Mais Joanne dit qu'elle et Merckx ont noué une amitié et monté ensemble à quelques reprises.

« Ride at the front, Simpson ! » est ce que lui dit Merckx. « Roule où je peux te voir. Je ne veux plus me faire feuilleter », dit-il, faisant référence à la célèbre querelle entre Simpson et Merckx, tous deux coéquipiers de Peugeot, à Paris-Nice en 1967.

Il est donc ironique que le quintuple champion du Tour Merckx - qui a également été testé positif à trois reprises au cours de son illustre carrière - soit honoré par le Tour de France avec un Grand Départ 2019 à Bruxelles, tandis que la mémoire de Simpson reste dans les ombres.

Mais avec l'autopsie depuis longtemps et sa mort dominée par des allégations de consommation d'amphétamines, Joanne a dû accepter que les réalisations de son père, et surtout sa mort, seront toujours controversées.

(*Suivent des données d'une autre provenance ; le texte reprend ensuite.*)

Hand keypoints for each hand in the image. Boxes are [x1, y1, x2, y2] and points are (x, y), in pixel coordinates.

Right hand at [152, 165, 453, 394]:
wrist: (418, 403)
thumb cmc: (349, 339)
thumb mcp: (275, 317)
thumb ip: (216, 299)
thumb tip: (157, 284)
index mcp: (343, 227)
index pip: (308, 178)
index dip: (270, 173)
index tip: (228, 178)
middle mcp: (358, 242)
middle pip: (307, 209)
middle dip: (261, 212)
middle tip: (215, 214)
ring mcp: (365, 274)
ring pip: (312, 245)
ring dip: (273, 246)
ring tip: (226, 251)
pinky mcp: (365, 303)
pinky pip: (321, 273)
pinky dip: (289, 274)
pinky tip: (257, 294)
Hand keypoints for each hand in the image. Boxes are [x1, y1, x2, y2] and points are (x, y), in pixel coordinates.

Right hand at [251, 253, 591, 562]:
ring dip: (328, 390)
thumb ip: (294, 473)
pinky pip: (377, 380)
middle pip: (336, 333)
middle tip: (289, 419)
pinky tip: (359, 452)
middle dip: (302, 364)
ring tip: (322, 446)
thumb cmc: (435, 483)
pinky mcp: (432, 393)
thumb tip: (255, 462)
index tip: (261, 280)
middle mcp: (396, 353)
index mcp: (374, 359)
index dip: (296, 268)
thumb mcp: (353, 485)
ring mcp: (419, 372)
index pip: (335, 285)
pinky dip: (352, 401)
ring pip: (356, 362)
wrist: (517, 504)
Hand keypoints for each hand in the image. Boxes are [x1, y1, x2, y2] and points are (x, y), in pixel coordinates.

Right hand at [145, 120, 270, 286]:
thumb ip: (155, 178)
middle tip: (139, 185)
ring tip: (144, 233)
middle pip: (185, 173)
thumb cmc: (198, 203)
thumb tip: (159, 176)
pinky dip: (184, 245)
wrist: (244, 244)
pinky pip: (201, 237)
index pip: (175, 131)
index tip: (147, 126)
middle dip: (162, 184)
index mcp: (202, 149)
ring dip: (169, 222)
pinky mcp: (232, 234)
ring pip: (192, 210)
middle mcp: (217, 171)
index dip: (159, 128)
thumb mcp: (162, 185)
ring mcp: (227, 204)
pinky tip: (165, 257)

Joanne commence à emballer les casquettes, les maillots et les drapeaux. Comme Merckx, Tom Simpson était plus qu'un simple cycliste, défini par plus que son palmarès.

C'était un être humain, motivé et ambitieux, oui, mais imparfait et imparfait aussi. Et il était aussi le fils de quelqu'un, le mari de quelqu'un et le père de quelqu'un.